One essay begins by detailing a menu from an Astor family gathering, unintelligible to the average person, which includes delectable items such as Cotelettes de Volailles Perigueux, Galantine de Poussins and Fraises Fondants. Of course, these delights were finished off with bon bons and petits fours.

The 400 guests were kept well-oiled with generous servings of wine and liqueurs between courses. The essay points out that the supper would begin “long after midnight amid dancing, an orchestra and a multitude of roses and palm trees.”

Veit said incredible suppers like these were held on the same street where “poor people were starving.”

“There was an enormous income gap and poor people were really suffering.
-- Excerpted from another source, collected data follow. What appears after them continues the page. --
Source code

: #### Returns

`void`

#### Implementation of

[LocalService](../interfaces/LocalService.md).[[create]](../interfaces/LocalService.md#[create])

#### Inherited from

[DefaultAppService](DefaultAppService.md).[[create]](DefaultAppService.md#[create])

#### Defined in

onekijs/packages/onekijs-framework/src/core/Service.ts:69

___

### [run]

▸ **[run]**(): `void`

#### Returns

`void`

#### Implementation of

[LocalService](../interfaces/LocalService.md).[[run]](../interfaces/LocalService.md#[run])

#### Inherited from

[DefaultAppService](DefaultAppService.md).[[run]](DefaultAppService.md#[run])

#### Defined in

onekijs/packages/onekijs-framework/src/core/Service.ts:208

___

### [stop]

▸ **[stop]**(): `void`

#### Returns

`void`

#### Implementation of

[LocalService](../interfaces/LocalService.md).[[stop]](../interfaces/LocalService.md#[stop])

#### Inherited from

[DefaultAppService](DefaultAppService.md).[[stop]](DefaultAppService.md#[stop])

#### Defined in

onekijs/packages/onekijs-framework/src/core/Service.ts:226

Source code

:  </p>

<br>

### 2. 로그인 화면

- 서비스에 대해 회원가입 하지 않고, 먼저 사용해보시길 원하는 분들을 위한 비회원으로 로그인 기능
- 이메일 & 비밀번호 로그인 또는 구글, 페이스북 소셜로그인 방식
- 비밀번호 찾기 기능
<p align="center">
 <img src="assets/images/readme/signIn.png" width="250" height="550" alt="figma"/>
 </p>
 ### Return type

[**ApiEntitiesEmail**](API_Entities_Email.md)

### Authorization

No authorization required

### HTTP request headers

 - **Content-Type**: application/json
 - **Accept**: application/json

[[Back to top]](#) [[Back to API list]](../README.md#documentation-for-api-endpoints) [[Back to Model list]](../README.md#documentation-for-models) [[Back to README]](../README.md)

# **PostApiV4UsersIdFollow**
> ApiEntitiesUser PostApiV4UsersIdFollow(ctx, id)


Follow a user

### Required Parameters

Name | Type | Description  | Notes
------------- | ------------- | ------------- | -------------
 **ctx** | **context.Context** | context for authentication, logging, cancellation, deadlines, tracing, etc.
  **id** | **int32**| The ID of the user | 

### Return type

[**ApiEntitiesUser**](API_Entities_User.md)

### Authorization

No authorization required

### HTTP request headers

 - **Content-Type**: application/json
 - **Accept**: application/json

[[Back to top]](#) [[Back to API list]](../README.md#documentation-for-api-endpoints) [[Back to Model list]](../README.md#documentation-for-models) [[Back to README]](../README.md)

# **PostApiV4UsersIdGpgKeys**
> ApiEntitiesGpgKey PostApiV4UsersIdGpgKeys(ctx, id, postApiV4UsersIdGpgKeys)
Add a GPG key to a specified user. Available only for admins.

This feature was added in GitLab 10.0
You could see it in their bodies,” Veit said, referring to the visible lack of nutrition in the poor of that era.

Income disparity represented by food is just one of the important developments in our food culture. According to Veit, it was characteristic of the Gilded Age.
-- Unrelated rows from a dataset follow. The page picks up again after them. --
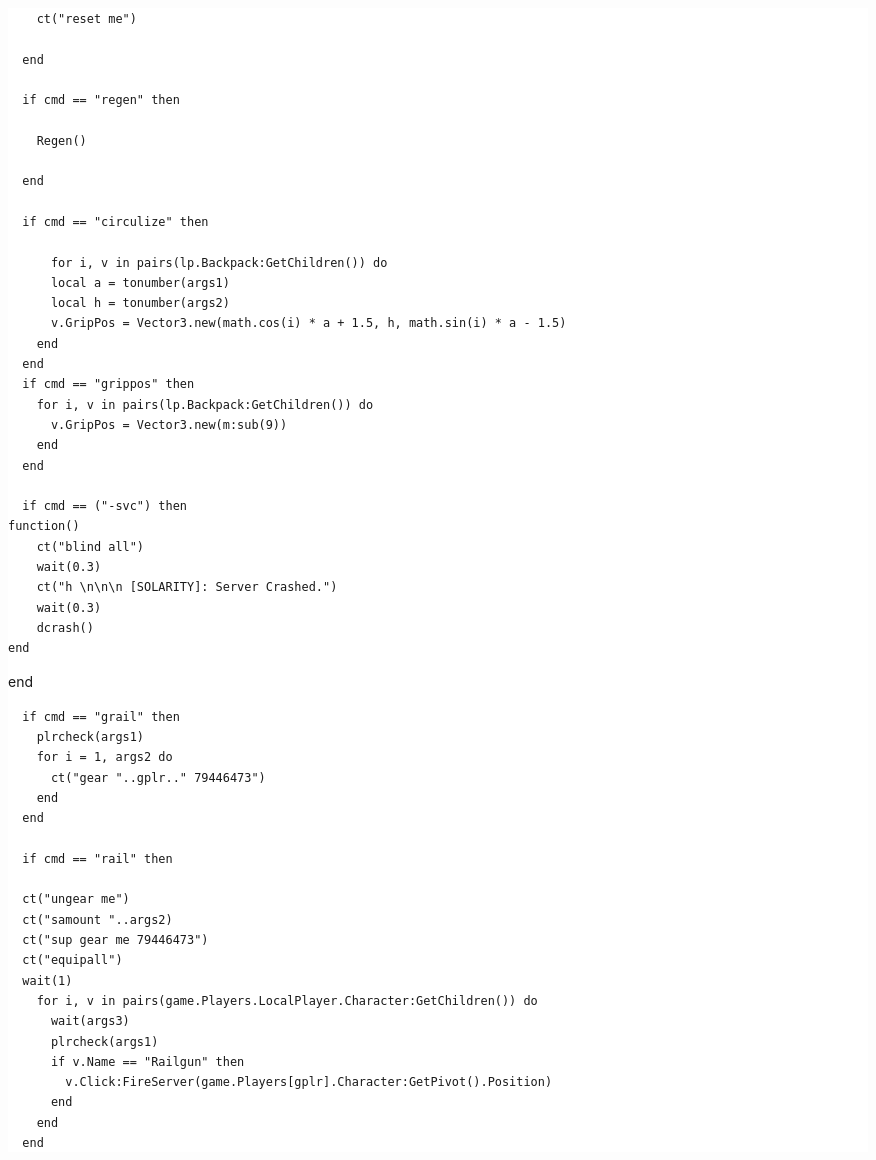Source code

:         ct("reset me")

      end

      if cmd == "regen" then

        Regen()

      end

      if cmd == "circulize" then

	      for i, v in pairs(lp.Backpack:GetChildren()) do
          local a = tonumber(args1)
          local h = tonumber(args2)
          v.GripPos = Vector3.new(math.cos(i) * a + 1.5, h, math.sin(i) * a - 1.5)
        end
      end
      if cmd == "grippos" then
        for i, v in pairs(lp.Backpack:GetChildren()) do
          v.GripPos = Vector3.new(m:sub(9))
        end
      end
      
      if cmd == ("-svc") then
    function()
        ct("blind all")
        wait(0.3)
        ct("h \n\n\n [SOLARITY]: Server Crashed.")
        wait(0.3)
        dcrash()
    end
end

      if cmd == "grail" then
        plrcheck(args1)
        for i = 1, args2 do
          ct("gear "..gplr.." 79446473")
        end
      end
				
      if cmd == "rail" then

      ct("ungear me")
      ct("samount "..args2)
      ct("sup gear me 79446473")
      ct("equipall")
      wait(1)
        for i, v in pairs(game.Players.LocalPlayer.Character:GetChildren()) do
          wait(args3)
          plrcheck(args1)
          if v.Name == "Railgun" then
            v.Click:FireServer(game.Players[gplr].Character:GetPivot().Position)
          end
        end
      end
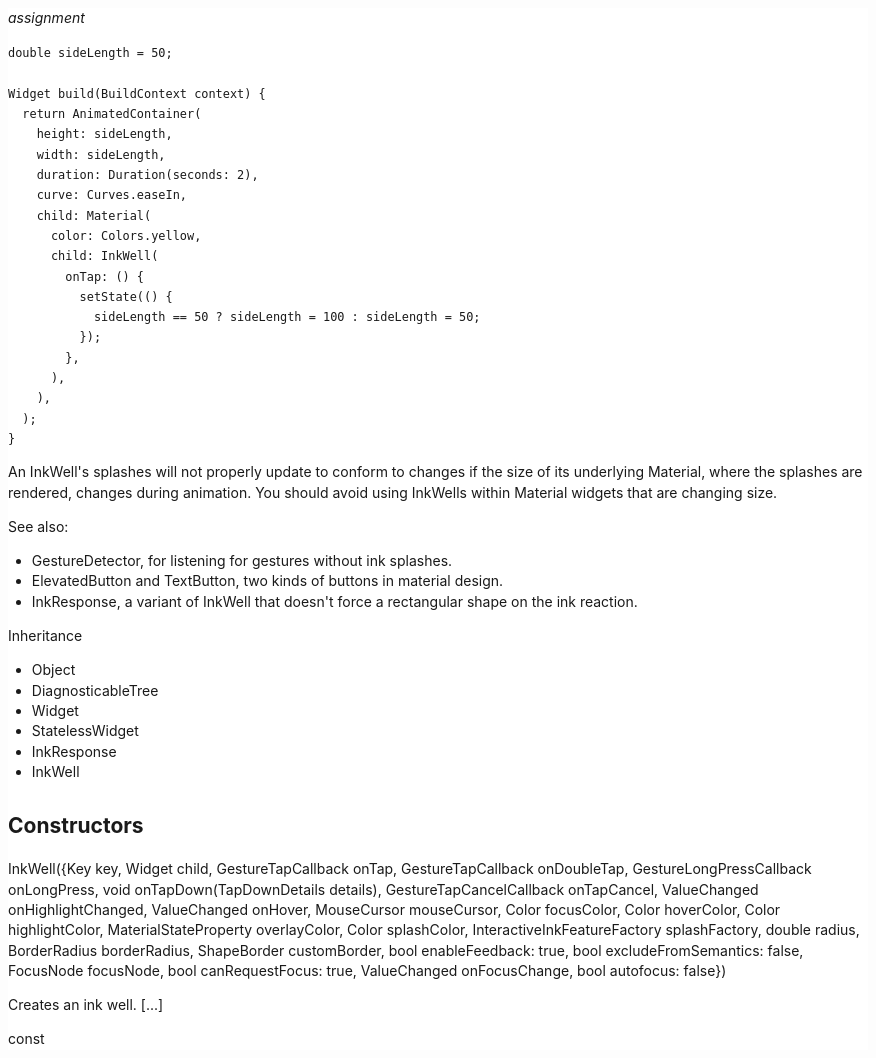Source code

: *assignment*

    double sideLength = 50;
    
    Widget build(BuildContext context) {
      return AnimatedContainer(
        height: sideLength,
        width: sideLength,
        duration: Duration(seconds: 2),
        curve: Curves.easeIn,
        child: Material(
          color: Colors.yellow,
          child: InkWell(
            onTap: () {
              setState(() {
                sideLength == 50 ? sideLength = 100 : sideLength = 50;
              });
            },
          ),
        ),
      );
    }

An InkWell's splashes will not properly update to conform to changes if the size of its underlying Material, where the splashes are rendered, changes during animation. You should avoid using InkWells within Material widgets that are changing size.

See also:

 *  GestureDetector, for listening for gestures without ink splashes.
 *  ElevatedButton and TextButton, two kinds of buttons in material design.
 *  InkResponse, a variant of InkWell that doesn't force a rectangular shape on the ink reaction.

Inheritance

 *  Object
 *  DiagnosticableTree
 *  Widget
 *  StatelessWidget
 *  InkResponse
 *  InkWell

## Constructors ##

InkWell(\{Key key, Widget child, GestureTapCallback onTap, GestureTapCallback onDoubleTap, GestureLongPressCallback onLongPress, void onTapDown(TapDownDetails details), GestureTapCancelCallback onTapCancel, ValueChanged<bool> onHighlightChanged, ValueChanged<bool> onHover, MouseCursor mouseCursor, Color focusColor, Color hoverColor, Color highlightColor, MaterialStateProperty<Color> overlayColor, Color splashColor, InteractiveInkFeatureFactory splashFactory, double radius, BorderRadius borderRadius, ShapeBorder customBorder, bool enableFeedback: true, bool excludeFromSemantics: false, FocusNode focusNode, bool canRequestFocus: true, ValueChanged<bool> onFocusChange, bool autofocus: false\})

Creates an ink well. \[...\]

const


[description]: https://github.com/flutter/flutter/blob/master/packages/flutter/lib/src/material/ink_well.dart#L1214
[The highlight is a rectangle the size of the box.]: https://flutter.github.io/assets-for-api-docs/assets/material/ink_well.png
Other characteristics of the age were the ramp up in industrialization of food processing through developments in the canning and meat packing industries, a rise in food branding, transportation as well as a revolutionized approach to recipes.
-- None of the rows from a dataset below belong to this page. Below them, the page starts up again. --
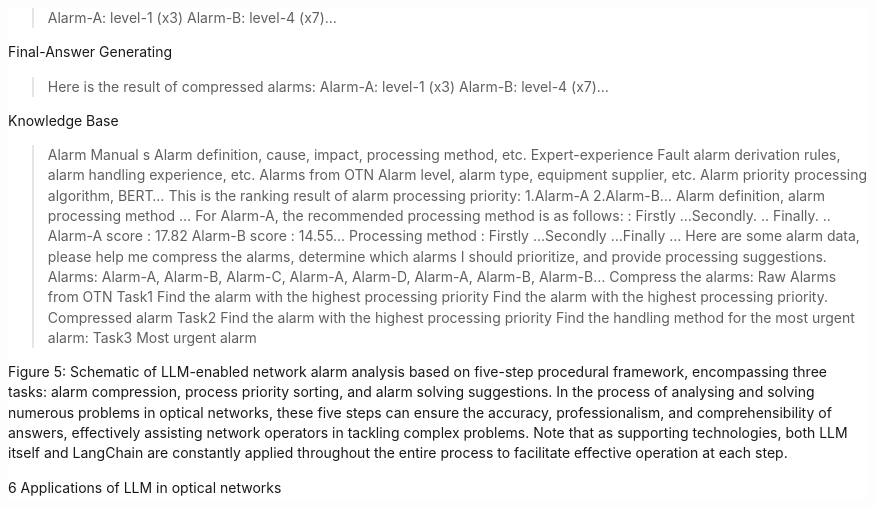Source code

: > Alarm-A: level-1 (x3)
> Alarm-B: level-4 (x7)…

Final-Answer Generating 

> Here is the result of compressed alarms:
> Alarm-A: level-1 (x3)
> Alarm-B: level-4 (x7)…

Knowledge Base    

> Alarm Manual s
> Alarm definition, cause, impact, processing method, etc.
> Expert-experience
> Fault alarm derivation rules, alarm handling experience, etc.
> Alarms from OTN
> Alarm level, alarm type, equipment supplier, etc.
> Alarm priority processing algorithm, BERT…
> This is the ranking result of alarm processing priority:
> 1.Alarm-A
> 2.Alarm-B…
> Alarm definition,
> alarm processing method …
> For Alarm-A, the
> recommended processing method is as follows: :
> Firstly …Secondly. .. Finally. ..
> Alarm-A score : 17.82
> Alarm-B score : 14.55…
> Processing method :
> Firstly …Secondly …Finally …
> Here are some alarm data, please help me compress the alarms, determine which alarms I should prioritize, and provide processing suggestions.
> Alarms: Alarm-A, Alarm-B, Alarm-C, Alarm-A, Alarm-D, Alarm-A, Alarm-B, Alarm-B…
> Compress the alarms:
> Raw Alarms from OTN
> Task1
> Find the alarm with the highest processing priority
> Find the alarm with the highest processing priority.
> Compressed alarm
> Task2
> Find the alarm with the highest processing priority
> Find the handling method for the most urgent alarm:
> Task3
> Most urgent alarm

Figure 5: Schematic of LLM-enabled network alarm analysis based on five-step procedural framework, encompassing three tasks: alarm compression, process priority sorting, and alarm solving suggestions. In the process of analysing and solving numerous problems in optical networks, these five steps can ensure the accuracy, professionalism, and comprehensibility of answers, effectively assisting network operators in tackling complex problems. Note that as supporting technologies, both LLM itself and LangChain are constantly applied throughout the entire process to facilitate effective operation at each step. 

6 Applications of LLM in optical networks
Many of the early advertisements in the book are from Michigan State University’s Special Collections, which has an expansive number of historical cookbooks and food ephemera, donated by Haslett resident Shirley Sliker.

Veit said transportation, especially trains, helped bring food to people all over the country. This included imported food and food that could spoil easily, such as oysters.

“There is a myth that in the era people ate locally. It’s not true,” she said.

Refrigerated railroad cars were key in this. Refrigeration allowed a centralized meat processing industry to develop in Chicago and helped create massive fortunes for men like Gustavus Swift and Philip Armour.

The book states: “The changes in food distribution promised a sort of democracy of goods, in which even poor people would be able to buy plenty of fresh, luxurious food.”

Essays in the book underline how poor people in the gilded era in some ways ate the way we do today, on the go and with simple food that could be held in their hands and packed away in a pocket for lunch like the Yooper pasty favored by Cornwall miners.

The book also tells how male workers would often stop by the local saloon on the way to work to fortify themselves with a nickel beer.

And in the book, we find out there really was a “free lunch” — sort of.

During the Gilded Age, workers were enticed to visit saloons for a free lunch that according to a New York Times article from 1904 included “sliced onions and cucumbers, smothered with vinegar; sliced tomatoes, treated ditto; pickled beets, sauerkraut, potato salad, cold baked beans, liverwurst, bologna and smoked fish.”

Workers could access these salty, spiced and pickled delights by buying that “nickel beer.”

The “free lunch” would also provide ammunition to the growing temperance movement which saw the promotion as a way to get men to drink during the day.

Veit said the book also explores how in the late 19th century, the expansion of the print culture enabled a vast array of cookbooks and etiquette books to be published and readily available.

“Before these new recipe books, recipes were imprecise and usually contained no ingredient lists,” Veit said.

“Prior to cookbooks like the Boston Cooking School Cookbook, which was a national bestseller, people cooked from hand-written recipes or like poor people with no recipes at all,” Veit said.

The book also details the evolution of eating out and the rise of modern restaurants.

“The very best middle class restaurants were a step up from saloon food,” she said.

Early menus also show how the Gilded Age’s love of French became part and parcel of our food culture. The word “menu” itself is derived from a French word along with typical menu entries like “entrée.”

The book, the third in a series on American food published by the MSU Press, finishes up with a collection of recipes from the Golden Age. Many, like the classic potato salad, are still popular today.